_The task_
In the material below, copy the lines exactly, starting at the line that contains "Photo: the watch, as" and continuing through the end of the material. Leave the pictures out of your answer.

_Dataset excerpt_
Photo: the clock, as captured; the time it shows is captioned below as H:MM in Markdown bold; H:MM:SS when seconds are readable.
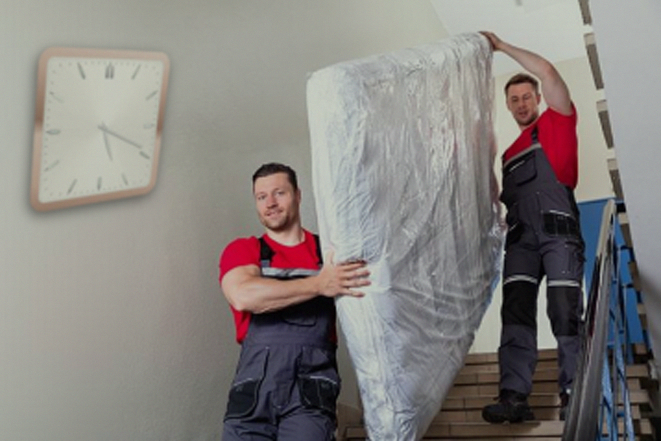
**5:19**
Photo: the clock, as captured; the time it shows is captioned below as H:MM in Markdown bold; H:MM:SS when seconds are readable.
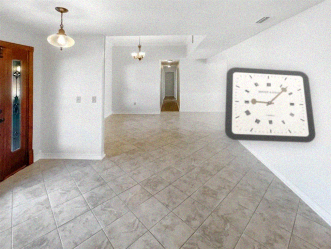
**9:07**
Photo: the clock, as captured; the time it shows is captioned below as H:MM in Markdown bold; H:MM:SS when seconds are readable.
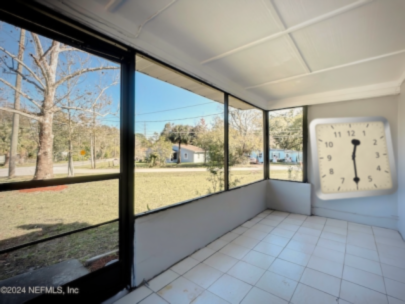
**12:30**
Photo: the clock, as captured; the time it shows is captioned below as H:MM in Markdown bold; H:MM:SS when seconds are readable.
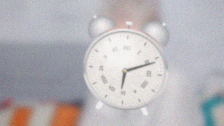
**6:11**
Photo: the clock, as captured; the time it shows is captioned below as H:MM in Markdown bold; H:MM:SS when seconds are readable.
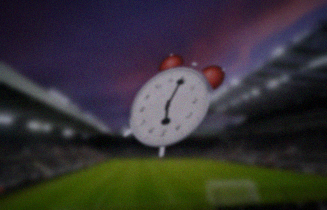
**4:59**
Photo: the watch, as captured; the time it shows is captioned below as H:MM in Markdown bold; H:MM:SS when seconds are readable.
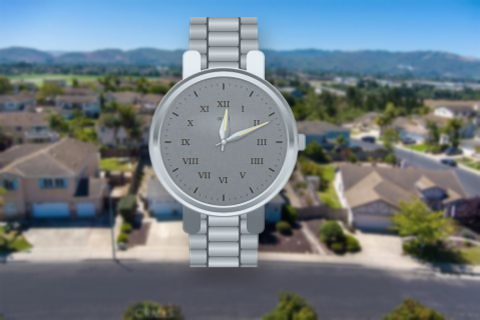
**12:11**
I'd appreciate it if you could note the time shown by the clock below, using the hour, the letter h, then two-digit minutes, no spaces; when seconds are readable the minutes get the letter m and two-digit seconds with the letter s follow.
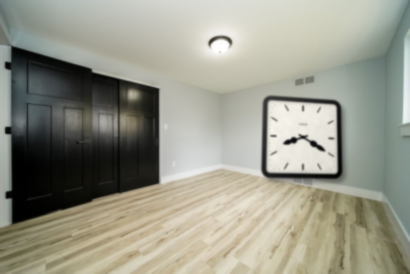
8h20
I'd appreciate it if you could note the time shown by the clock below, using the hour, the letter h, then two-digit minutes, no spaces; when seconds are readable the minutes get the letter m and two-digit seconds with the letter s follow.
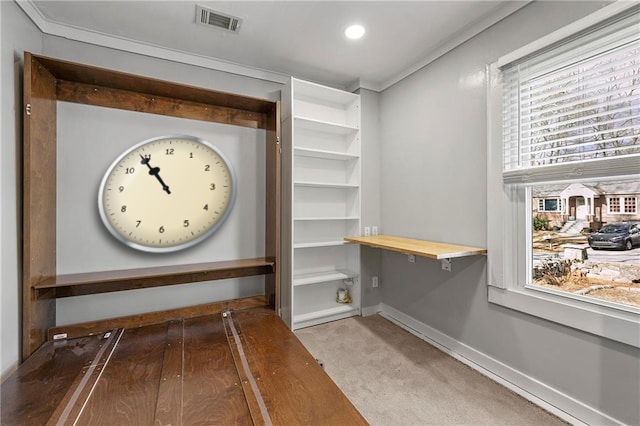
10h54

_Written solution_
Photo: the watch, as captured; the time it shows is captioned below as H:MM in Markdown bold; H:MM:SS when seconds are readable.
**12:11**
I'd appreciate it if you could note the time shown by the clock below, using the hour, the letter h, then two-digit minutes, no spaces; when seconds are readable the minutes get the letter m and two-digit seconds with the letter s follow.
8h20
I'd appreciate it if you could note the time shown by the clock below, using the hour, the letter h, then two-digit minutes, no spaces; when seconds are readable the minutes get the letter m and two-digit seconds with the letter s follow.
10h54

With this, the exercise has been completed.